The word "war" meant more than going after the al Qaeda terrorist network in Afghanistan, the fault line of terrorism. Bush said he wanted retaliation.
The setting was the Pentagon's Executive Support Center, where Rumsfeld held secure video teleconferences with the White House across the Potomac or with ground commanders 10,000 miles away.
The time was 1:02 p.m., less than four hours after terrorists steered American Flight 77 into the Pentagon's southwest wall.
Rumsfeld at first had dashed to the impact site. In his shirt and tie, he helped transport the wounded.

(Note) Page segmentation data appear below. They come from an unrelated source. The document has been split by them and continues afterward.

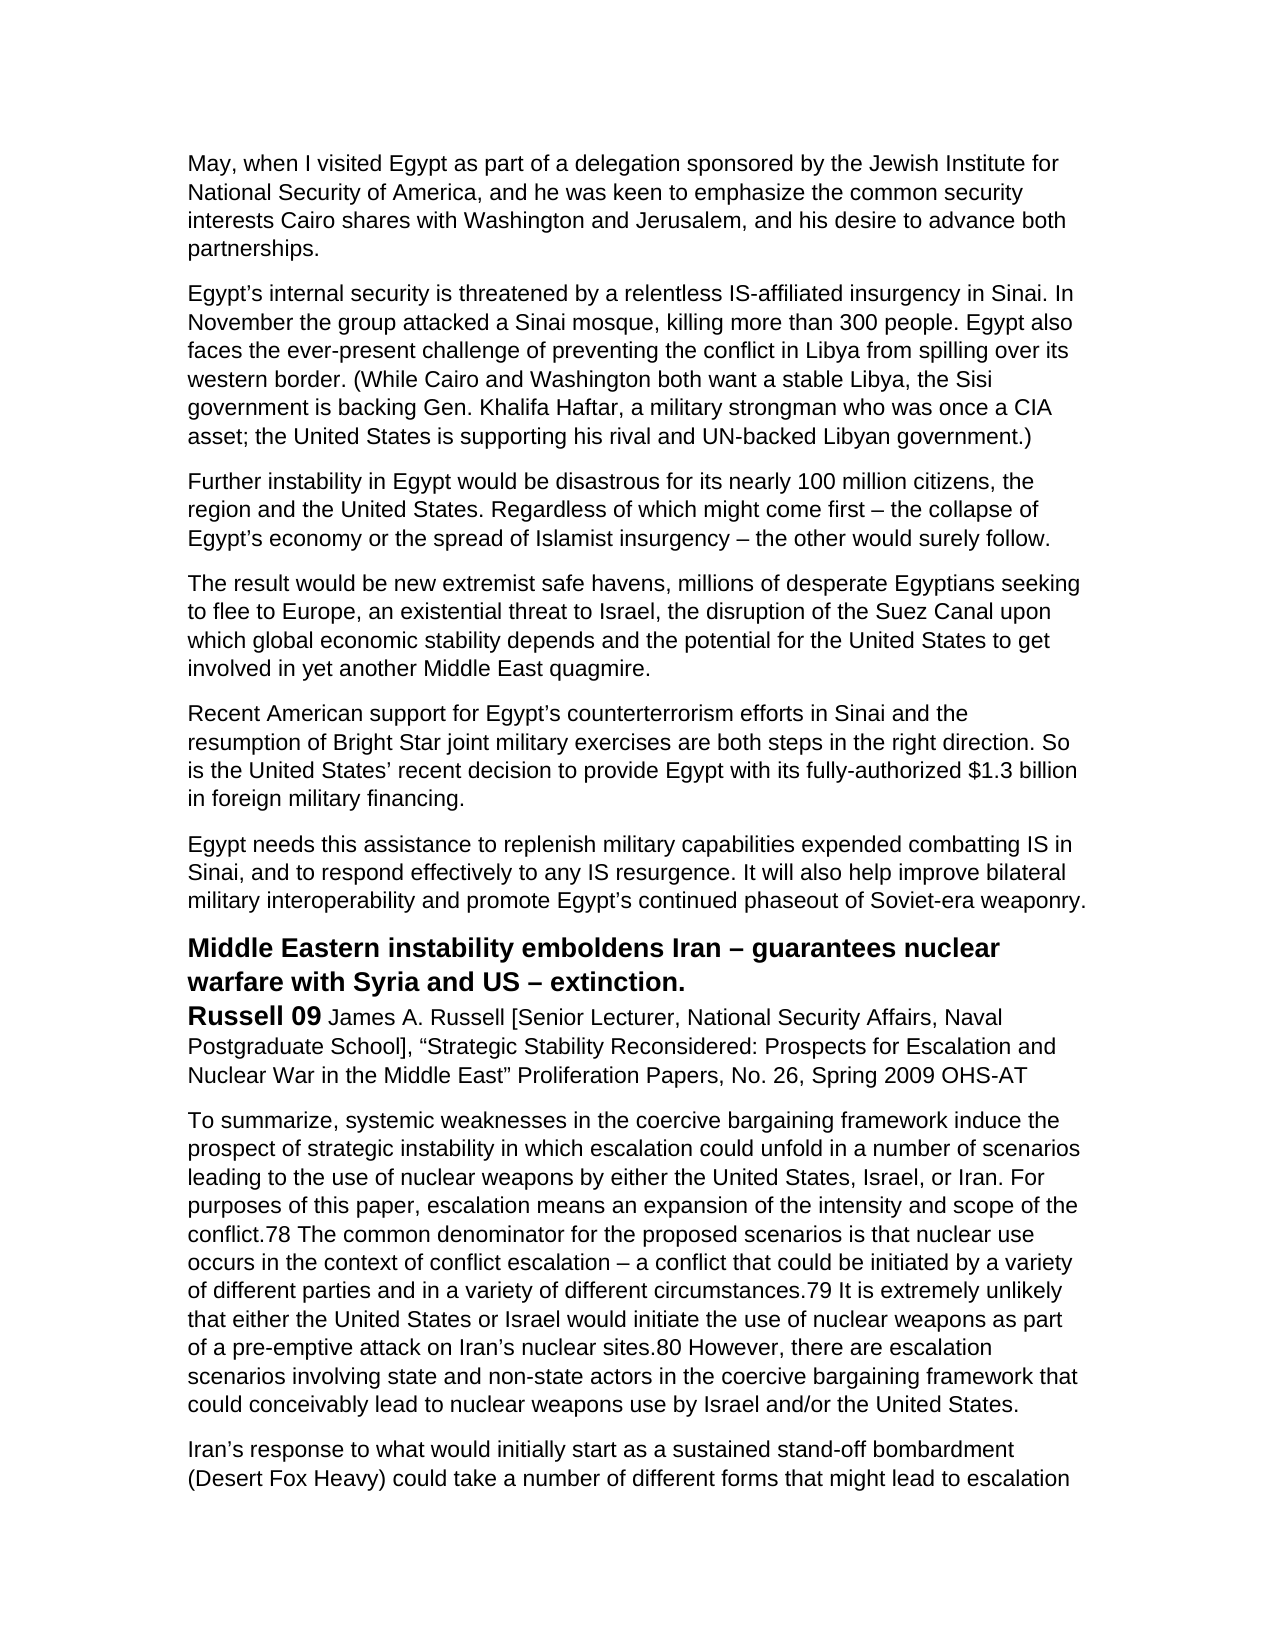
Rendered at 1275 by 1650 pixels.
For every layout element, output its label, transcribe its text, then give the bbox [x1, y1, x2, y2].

text To summarize, systemic weaknesses in the coercive bargaining framework induce the prospect of strategic instability in which escalation could unfold in a number of scenarios leading to the use of nuclear weapons by either the United States, Israel, or Iran. For purposes of this paper, escalation means an expansion of the intensity and scope of the conflict.78 The common denominator for the proposed scenarios is that nuclear use occurs in the context of conflict escalation – a conflict that could be initiated by a variety of different parties and in a variety of different circumstances.79 It is extremely unlikely that either the United States or Israel would initiate the use of nuclear weapons as part of a pre-emptive attack on Iran’s nuclear sites.80 However, there are escalation scenarios involving state and non-state actors in the coercive bargaining framework that could conceivably lead to nuclear weapons use by Israel and/or the United States. [187, 1107, 1087, 1418]
text Russell 09 James A. Russell [Senior Lecturer, National Security Affairs, Naval Postgraduate School], “Strategic Stability Reconsidered: Prospects for Escalation and Nuclear War in the Middle East” Proliferation Papers, No. 26, Spring 2009 OHS-AT [187, 1000, 1087, 1088]
text Egypt needs this assistance to replenish military capabilities expended combatting IS in Sinai, and to respond effectively to any IS resurgence. It will also help improve bilateral military interoperability and promote Egypt’s continued phaseout of Soviet-era weaponry. [187, 831, 1087, 914]
text Recent American support for Egypt’s counterterrorism efforts in Sinai and the resumption of Bright Star joint military exercises are both steps in the right direction. So is the United States’ recent decision to provide Egypt with its fully-authorized $1.3 billion in foreign military financing. [187, 700, 1087, 812]
text Egypt’s internal security is threatened by a relentless IS-affiliated insurgency in Sinai. In November the group attacked a Sinai mosque, killing more than 300 people. Egypt also faces the ever-present challenge of preventing the conflict in Libya from spilling over its western border. (While Cairo and Washington both want a stable Libya, the Sisi government is backing Gen. Khalifa Haftar, a military strongman who was once a CIA asset; the United States is supporting his rival and UN-backed Libyan government.) [187, 280, 1087, 449]
text The result would be new extremist safe havens, millions of desperate Egyptians seeking to flee to Europe, an existential threat to Israel, the disruption of the Suez Canal upon which global economic stability depends and the potential for the United States to get involved in yet another Middle East quagmire. [187, 570, 1087, 681]
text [187, 150, 1087, 262]
subtitle Middle Eastern instability emboldens Iran – guarantees nuclear warfare with Syria and US – extinction. [187, 932, 1087, 997]
text Further instability in Egypt would be disastrous for its nearly 100 million citizens, the region and the United States. Regardless of which might come first – the collapse of Egypt’s economy or the spread of Islamist insurgency – the other would surely follow. [187, 468, 1087, 551]
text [187, 1436, 1087, 1491]
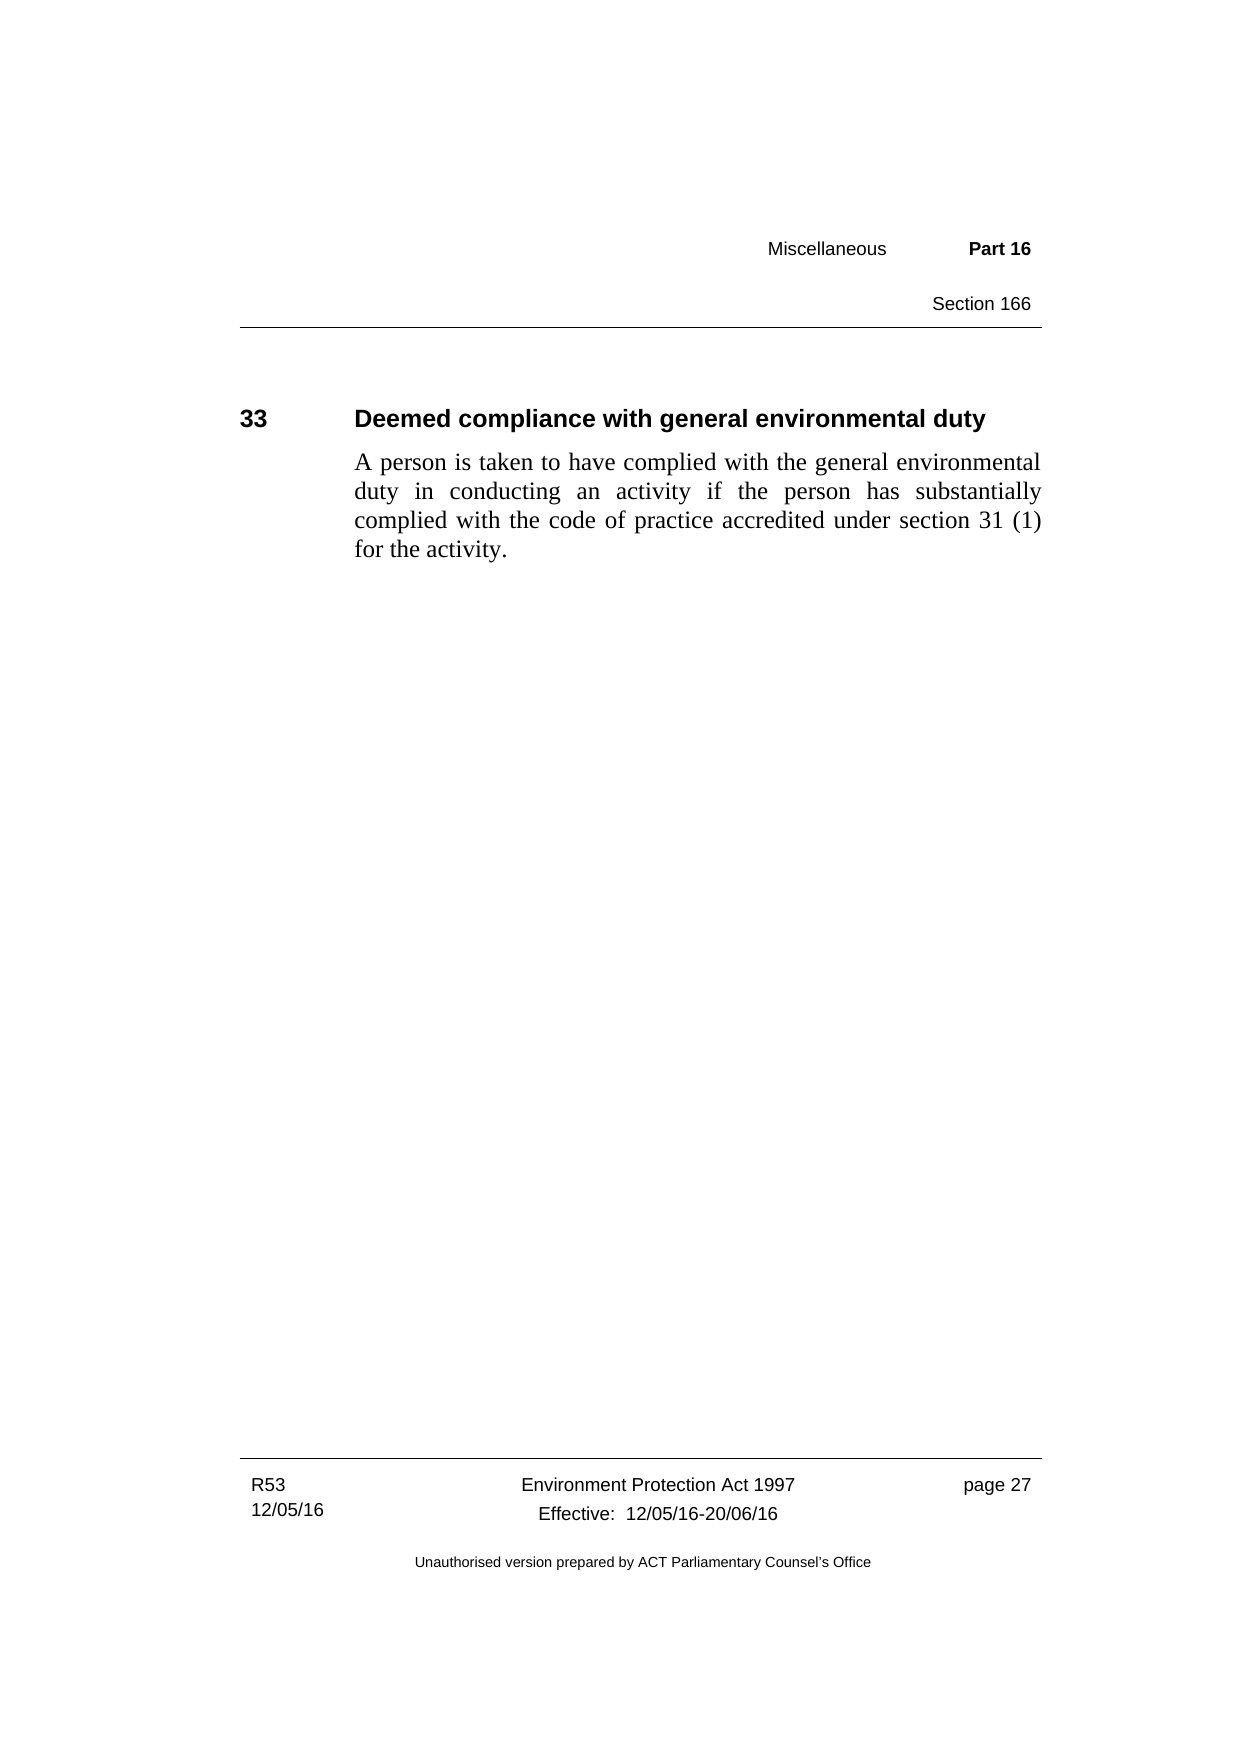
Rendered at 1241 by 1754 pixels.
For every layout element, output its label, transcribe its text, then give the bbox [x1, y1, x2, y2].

text 33 Deemed compliance with general environmental duty [239, 404, 1042, 433]
text A person is taken to have complied with the general environmental duty in conducting an activity if the person has substantially complied with the code of practice accredited under section 31 (1) for the activity. [354, 447, 1042, 562]
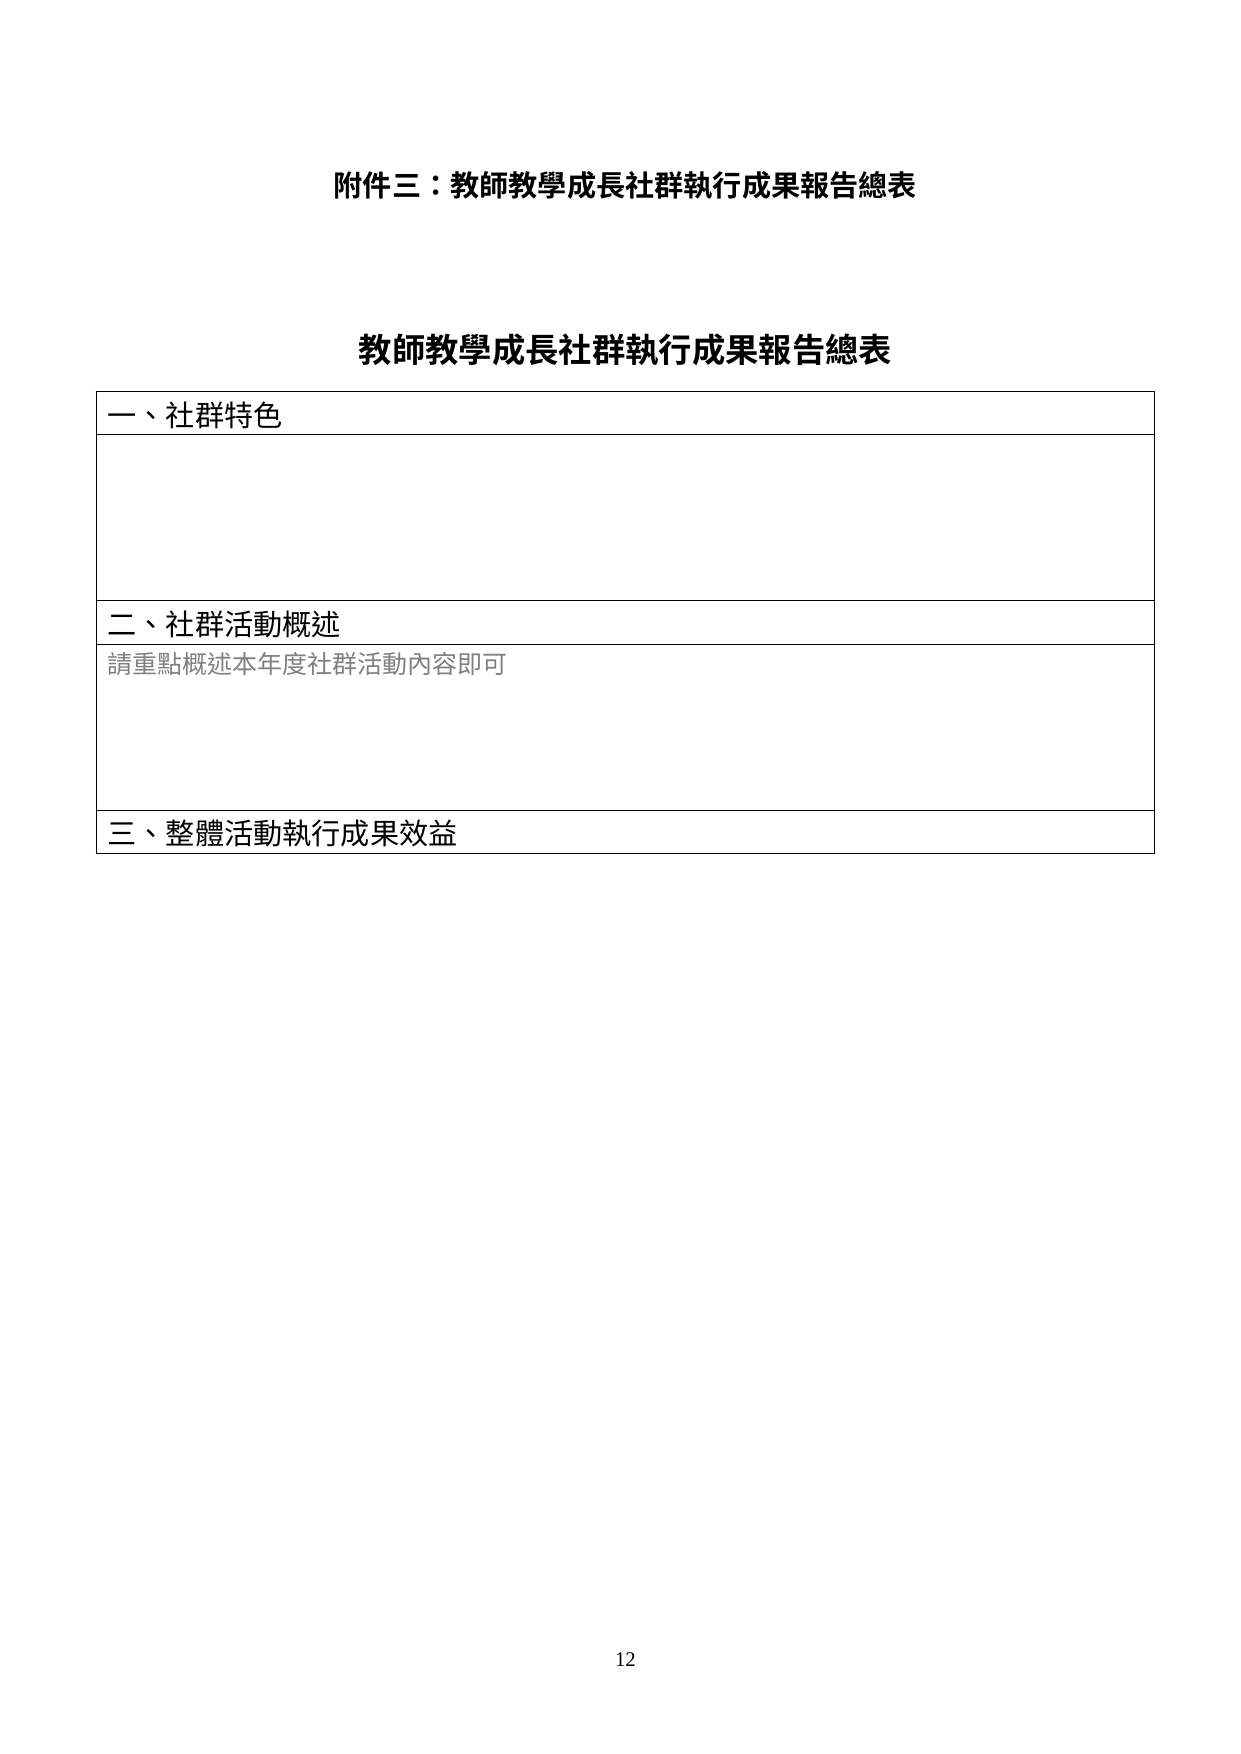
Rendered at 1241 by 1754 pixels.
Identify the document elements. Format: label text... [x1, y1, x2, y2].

text 教師教學成長社群執行成果報告總表 [150, 324, 1100, 372]
table_cell 三、整體活動執行成果效益 [97, 811, 1154, 853]
table_header 一、社群特色 [97, 392, 1154, 434]
table_cell 請重點概述本年度社群活動內容即可 [97, 645, 1154, 809]
table_cell 二、社群活動概述 [97, 601, 1154, 644]
table_cell [97, 435, 1154, 600]
subtitle 附件三：教師教學成長社群執行成果報告總表 [150, 146, 1100, 221]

Finally convinced to leave the scene, Rumsfeld entered the closely guarded ESC, where whiffs of burned rubble penetrated the ventilation system. The video monitor in front of him was blank, but there was an audio connection with the president at Barksdale Air Force Base in Louisiana.
Rumsfeld's instant declaration of war, previously unreported, took America from the Clinton administration's view that terrorism was a criminal matter to the Bush administration's view that terrorism was a global enemy to be destroyed.